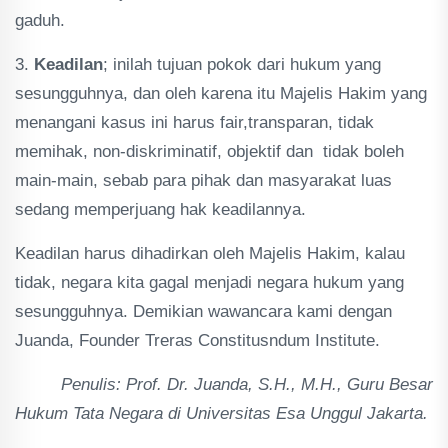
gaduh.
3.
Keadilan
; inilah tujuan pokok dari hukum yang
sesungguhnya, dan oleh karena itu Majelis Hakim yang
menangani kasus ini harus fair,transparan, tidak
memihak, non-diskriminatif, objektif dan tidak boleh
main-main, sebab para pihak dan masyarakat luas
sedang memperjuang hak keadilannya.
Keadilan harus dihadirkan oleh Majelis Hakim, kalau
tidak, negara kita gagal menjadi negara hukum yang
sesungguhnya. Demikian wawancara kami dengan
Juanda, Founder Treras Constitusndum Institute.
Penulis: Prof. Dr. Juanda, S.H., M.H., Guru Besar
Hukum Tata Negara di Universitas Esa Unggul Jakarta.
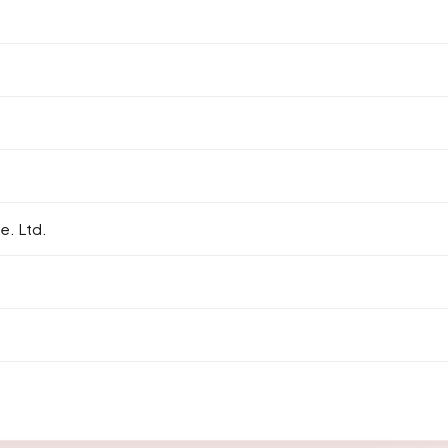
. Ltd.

...

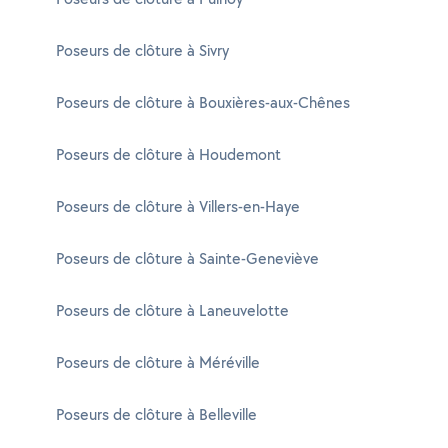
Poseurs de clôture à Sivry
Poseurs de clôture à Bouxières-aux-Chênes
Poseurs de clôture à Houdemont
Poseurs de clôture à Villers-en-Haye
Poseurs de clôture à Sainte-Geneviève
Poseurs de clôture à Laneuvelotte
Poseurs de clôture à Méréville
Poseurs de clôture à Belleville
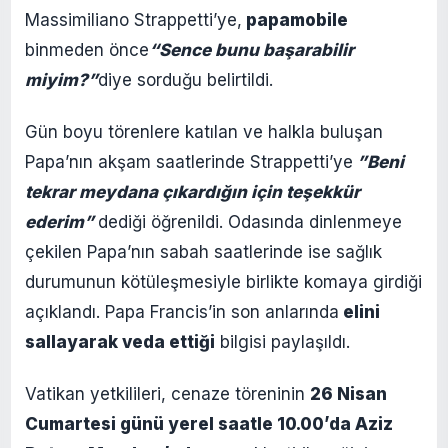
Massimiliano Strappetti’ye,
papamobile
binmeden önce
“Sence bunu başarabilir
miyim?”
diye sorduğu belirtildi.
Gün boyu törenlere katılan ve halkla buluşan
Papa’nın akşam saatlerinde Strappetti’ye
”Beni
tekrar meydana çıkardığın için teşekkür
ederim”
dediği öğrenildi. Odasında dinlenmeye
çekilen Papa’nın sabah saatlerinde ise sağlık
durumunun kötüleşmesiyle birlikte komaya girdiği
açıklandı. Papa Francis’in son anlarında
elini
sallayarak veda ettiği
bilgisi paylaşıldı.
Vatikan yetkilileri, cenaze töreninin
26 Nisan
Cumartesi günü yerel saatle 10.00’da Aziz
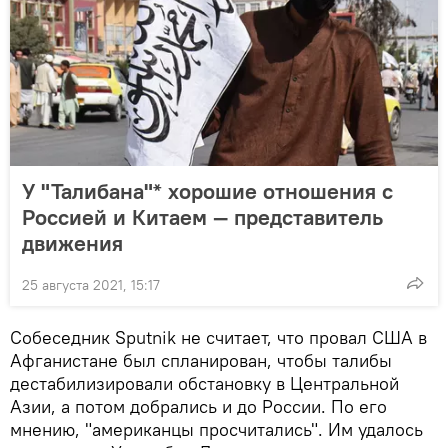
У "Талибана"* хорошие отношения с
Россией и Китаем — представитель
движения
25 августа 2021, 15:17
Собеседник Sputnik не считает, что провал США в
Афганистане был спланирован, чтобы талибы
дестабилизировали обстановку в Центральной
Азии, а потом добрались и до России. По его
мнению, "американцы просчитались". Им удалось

--

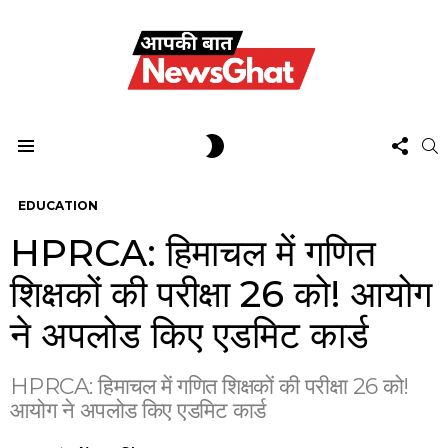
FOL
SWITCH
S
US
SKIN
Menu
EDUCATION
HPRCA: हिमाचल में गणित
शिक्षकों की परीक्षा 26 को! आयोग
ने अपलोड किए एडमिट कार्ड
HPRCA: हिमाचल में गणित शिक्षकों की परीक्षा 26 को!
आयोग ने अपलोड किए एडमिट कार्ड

→ **Prompt**
Which lines in the items above contain the word "tidak"? Show each such line in full.

→ **Response to this exercise**
menangani kasus ini harus fair,transparan, tidak
memihak, non-diskriminatif, objektif dan tidak boleh
tidak, negara kita gagal menjadi negara hukum yang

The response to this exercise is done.